- [Source material]:
================
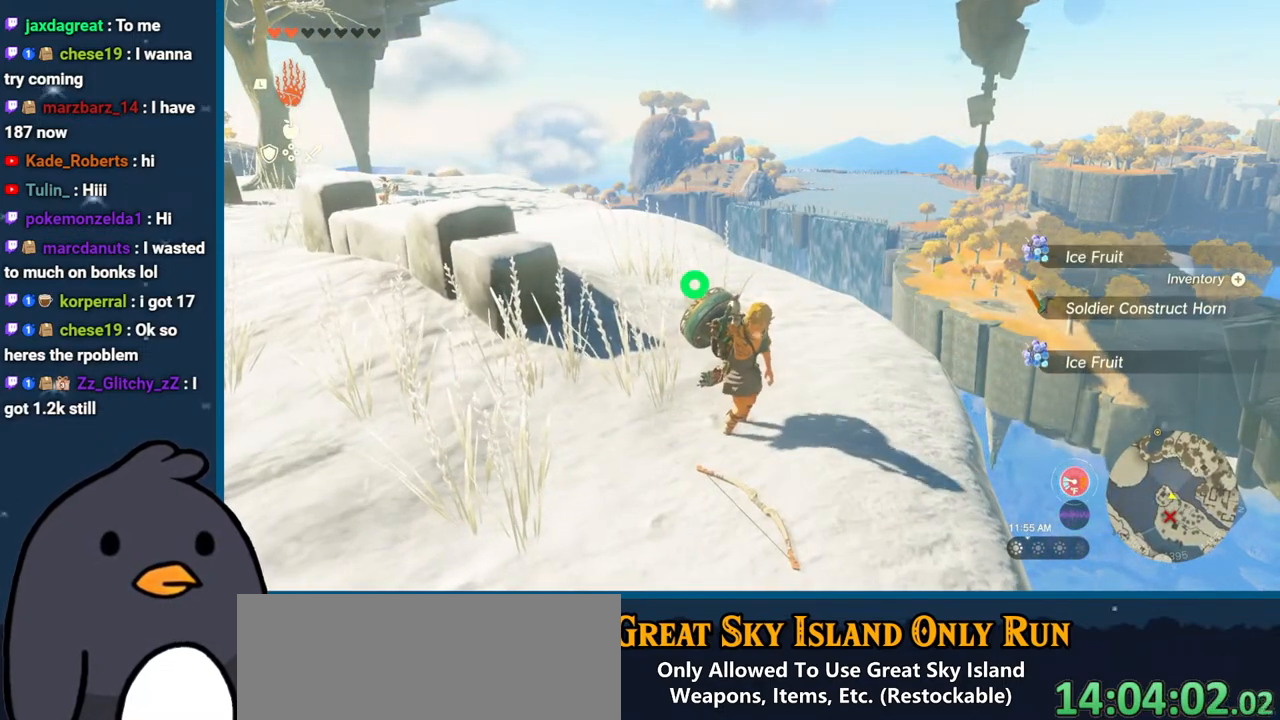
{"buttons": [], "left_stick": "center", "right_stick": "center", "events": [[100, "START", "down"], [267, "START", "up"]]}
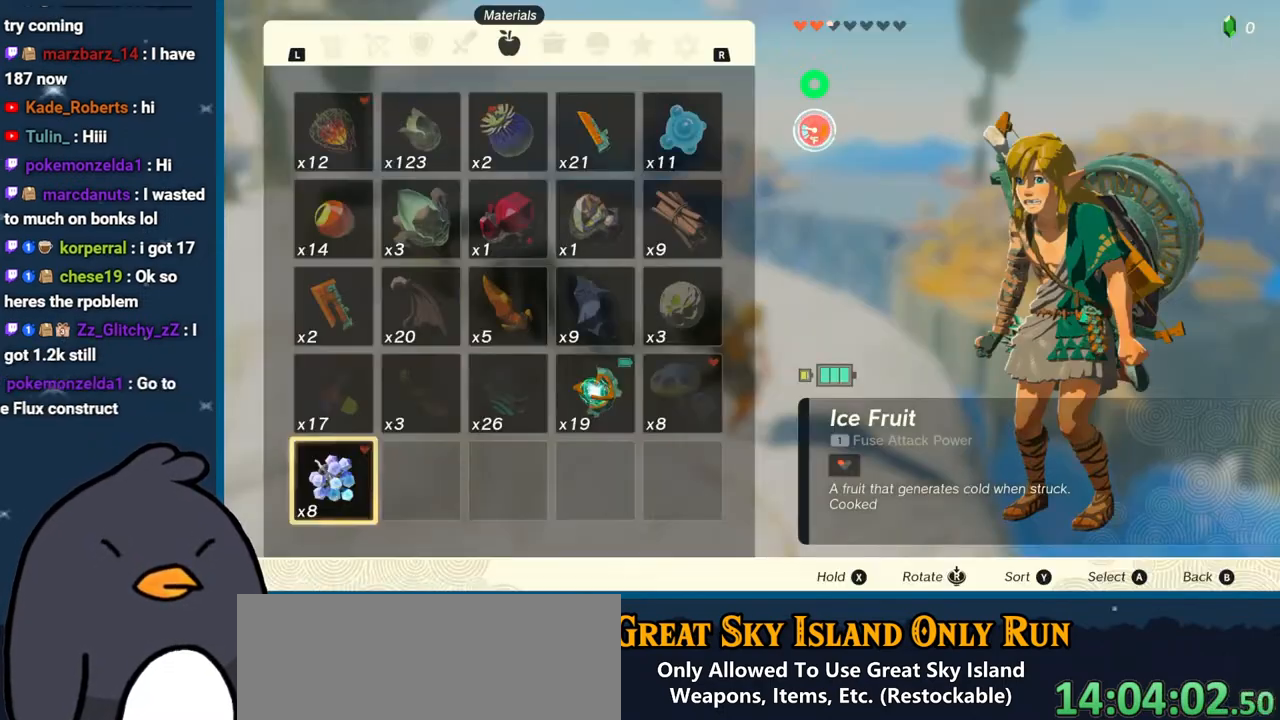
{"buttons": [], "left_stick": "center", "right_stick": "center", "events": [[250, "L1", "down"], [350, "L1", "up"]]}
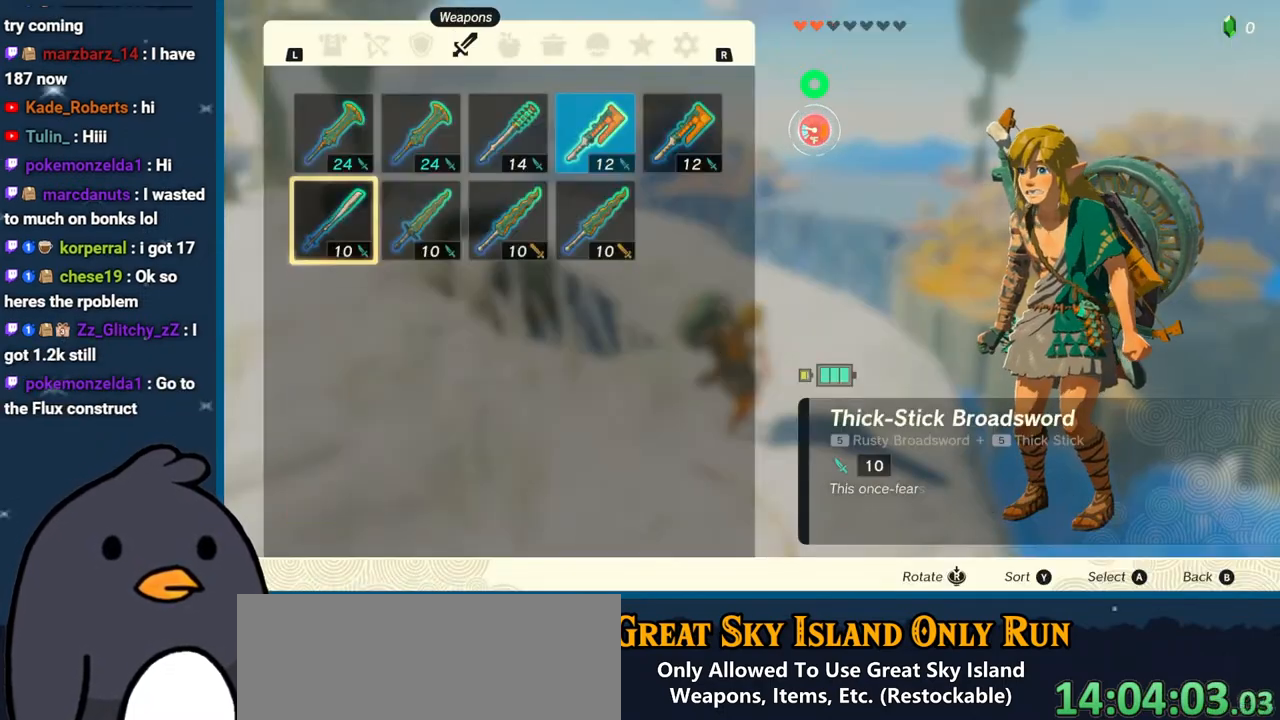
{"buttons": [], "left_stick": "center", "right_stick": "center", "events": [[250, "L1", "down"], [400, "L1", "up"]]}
================
- [Your instructions]:
A verbatim copy of the data, free of pictures, is the expected answer.

- [Solution for this task]:
{"buttons": [], "left_stick": "center", "right_stick": "center", "events": [[100, "START", "down"], [267, "START", "up"]]}
{"buttons": [], "left_stick": "center", "right_stick": "center", "events": [[250, "L1", "down"], [350, "L1", "up"]]}
{"buttons": [], "left_stick": "center", "right_stick": "center", "events": [[250, "L1", "down"], [400, "L1", "up"]]}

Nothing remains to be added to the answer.